Guide to Cannibalism suggests ways to eat humans
Graduate shows 2015: intended to promote eating humans, the Guide to Cannibalism provides recipes for cooking meat, and also comes with kitchenware embedded with real hair (+ slideshow).
To Eat or to be Eaten – A Guide to Cannibalism is design graduate Antonio Cascos Chamizo's masters project from the Oslo National Academy of the Arts.
Combining graphic and product design to challenge a "food taboo", Chamizo created a fictional scenario in which cannibalism is socially acceptable.
"The attempt of my project is to create a circumstance that encourages us to transcend our own perspective given by our own socio-cultural frame, where our experience of the design construct becomes the project in itself," he said.
Chamizo gathered information and facts that he believes ethically justify cannibalism, to promote its potential as a solution to global issues such as overpopulation and lack of resources.
These facts are presented in a guide, which includes chopping charts for correctly butchering bodies to get the best cuts, and recipes for ways to cook the meat with other foods.
"Different parts of the human body require different cooking methods and different cooking times, depending on the qualities of the muscles," reads the guide, which also comes with a list of wine recommendations that would bring out the flavours of human.
"Meat from well exercised areas of the human tends to be tough and typically needs longer cooking time or marinating," it states. "The cuts that better will suit a stew are upper arms, upper legs, neck and shoulders."

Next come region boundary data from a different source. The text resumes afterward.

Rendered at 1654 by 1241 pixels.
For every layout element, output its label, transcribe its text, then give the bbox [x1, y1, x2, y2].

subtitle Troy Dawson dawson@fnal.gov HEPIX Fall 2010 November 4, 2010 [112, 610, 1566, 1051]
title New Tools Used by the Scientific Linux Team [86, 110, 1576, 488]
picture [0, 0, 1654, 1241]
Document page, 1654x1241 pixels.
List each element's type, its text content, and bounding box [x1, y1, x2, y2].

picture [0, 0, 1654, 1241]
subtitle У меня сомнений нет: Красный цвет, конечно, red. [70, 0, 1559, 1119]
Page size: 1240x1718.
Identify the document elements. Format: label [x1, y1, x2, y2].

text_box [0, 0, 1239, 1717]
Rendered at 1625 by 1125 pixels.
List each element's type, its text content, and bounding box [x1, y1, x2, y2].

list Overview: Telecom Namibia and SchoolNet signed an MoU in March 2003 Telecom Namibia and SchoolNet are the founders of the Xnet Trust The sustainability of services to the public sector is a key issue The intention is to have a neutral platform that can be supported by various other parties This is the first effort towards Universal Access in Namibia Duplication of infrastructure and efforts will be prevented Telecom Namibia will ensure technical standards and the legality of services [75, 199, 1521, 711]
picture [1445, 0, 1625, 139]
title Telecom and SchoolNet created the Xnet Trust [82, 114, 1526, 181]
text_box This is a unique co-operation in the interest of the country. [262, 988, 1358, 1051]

The designer created a series of Plasticine models to demonstrate the recipes, such as tenderloin with cider and mango tartare.
Chamizo also designed a range of four vessels called The Hairy Bowls, which are designed to look like human skin and are covered in real hair.
The jar, mug, coffee cup and tea cup provide an option for repurposing the non-edible leftovers, and are intended as merchandise to accompany the guide.
According to the designer, the project was created to "generate dark, extreme and more complex emotions that provoke unpredictable outcomes, which can question the limited range of emotional and psychological experiences offered through most design to challenge narrow assumptions, preconceptions and givens".
"The task of the scenario or design construct is to become a conduit for this experience," Chamizo said. "It is presented to the user as a dilemma, making use of humour and irony, avoiding being moralistic or didactic, celebrating unreality, exposing assumptions, provoking and sparking debate."
Food is increasingly becoming a territory explored by designers. Projects range from real applications, such as protein bars made from powered crickets and edible fungi that digests plastic as it grows, to a synthetic biology proposal that involves altering the human digestive system so it can digest rotten food.